→ **The problem**
Every line below that holds the string "notepad" should be copied.

··········

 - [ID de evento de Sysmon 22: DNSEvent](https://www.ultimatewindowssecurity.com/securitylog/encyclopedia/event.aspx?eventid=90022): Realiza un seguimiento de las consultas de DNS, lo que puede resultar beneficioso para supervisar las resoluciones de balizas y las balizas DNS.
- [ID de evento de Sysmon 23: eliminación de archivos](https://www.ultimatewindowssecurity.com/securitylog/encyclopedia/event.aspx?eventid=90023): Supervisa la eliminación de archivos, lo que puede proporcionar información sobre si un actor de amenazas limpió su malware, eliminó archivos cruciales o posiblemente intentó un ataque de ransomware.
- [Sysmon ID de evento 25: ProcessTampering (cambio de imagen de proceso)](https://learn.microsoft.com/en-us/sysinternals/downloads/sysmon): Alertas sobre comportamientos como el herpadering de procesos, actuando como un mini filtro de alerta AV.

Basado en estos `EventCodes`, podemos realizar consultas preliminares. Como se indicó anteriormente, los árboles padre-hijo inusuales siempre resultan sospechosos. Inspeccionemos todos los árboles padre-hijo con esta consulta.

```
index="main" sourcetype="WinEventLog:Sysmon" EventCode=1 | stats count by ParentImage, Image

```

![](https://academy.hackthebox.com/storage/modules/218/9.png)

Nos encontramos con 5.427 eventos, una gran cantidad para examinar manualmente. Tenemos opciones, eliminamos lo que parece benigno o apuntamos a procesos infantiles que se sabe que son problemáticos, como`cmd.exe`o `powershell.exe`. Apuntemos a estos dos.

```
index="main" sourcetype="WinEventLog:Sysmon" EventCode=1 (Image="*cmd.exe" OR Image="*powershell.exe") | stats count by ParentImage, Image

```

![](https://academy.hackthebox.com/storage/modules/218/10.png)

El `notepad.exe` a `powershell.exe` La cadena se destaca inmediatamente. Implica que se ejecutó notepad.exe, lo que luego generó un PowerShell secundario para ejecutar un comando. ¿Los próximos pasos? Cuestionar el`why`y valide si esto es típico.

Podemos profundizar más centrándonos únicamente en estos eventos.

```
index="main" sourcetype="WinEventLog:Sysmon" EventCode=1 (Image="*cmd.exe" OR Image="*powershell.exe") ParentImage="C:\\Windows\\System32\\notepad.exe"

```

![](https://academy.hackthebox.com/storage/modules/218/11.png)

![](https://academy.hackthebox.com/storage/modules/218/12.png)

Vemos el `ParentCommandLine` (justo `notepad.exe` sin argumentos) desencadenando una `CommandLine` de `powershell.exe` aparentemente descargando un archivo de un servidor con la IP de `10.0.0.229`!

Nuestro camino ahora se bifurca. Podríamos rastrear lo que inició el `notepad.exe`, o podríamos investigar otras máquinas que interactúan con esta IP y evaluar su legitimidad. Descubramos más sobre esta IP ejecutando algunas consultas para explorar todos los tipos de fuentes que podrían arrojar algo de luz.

··········

→ **Exercise solution**
El `notepad.exe` a `powershell.exe` La cadena se destaca inmediatamente. Implica que se ejecutó notepad.exe, lo que luego generó un PowerShell secundario para ejecutar un comando. ¿Los próximos pasos? Cuestionar el`why`y valide si esto es típico.
index="main" sourcetype="WinEventLog:Sysmon" EventCode=1 (Image="*cmd.exe" OR Image="*powershell.exe") ParentImage="C:\\Windows\\System32\\notepad.exe"
Vemos el `ParentCommandLine` (justo `notepad.exe` sin argumentos) desencadenando una `CommandLine` de `powershell.exe` aparentemente descargando un archivo de un servidor con la IP de `10.0.0.229`!
Nuestro camino ahora se bifurca. Podríamos rastrear lo que inició el `notepad.exe`, o podríamos investigar otras máquinas que interactúan con esta IP y evaluar su legitimidad. Descubramos más sobre esta IP ejecutando algunas consultas para explorar todos los tipos de fuentes que podrían arrojar algo de luz.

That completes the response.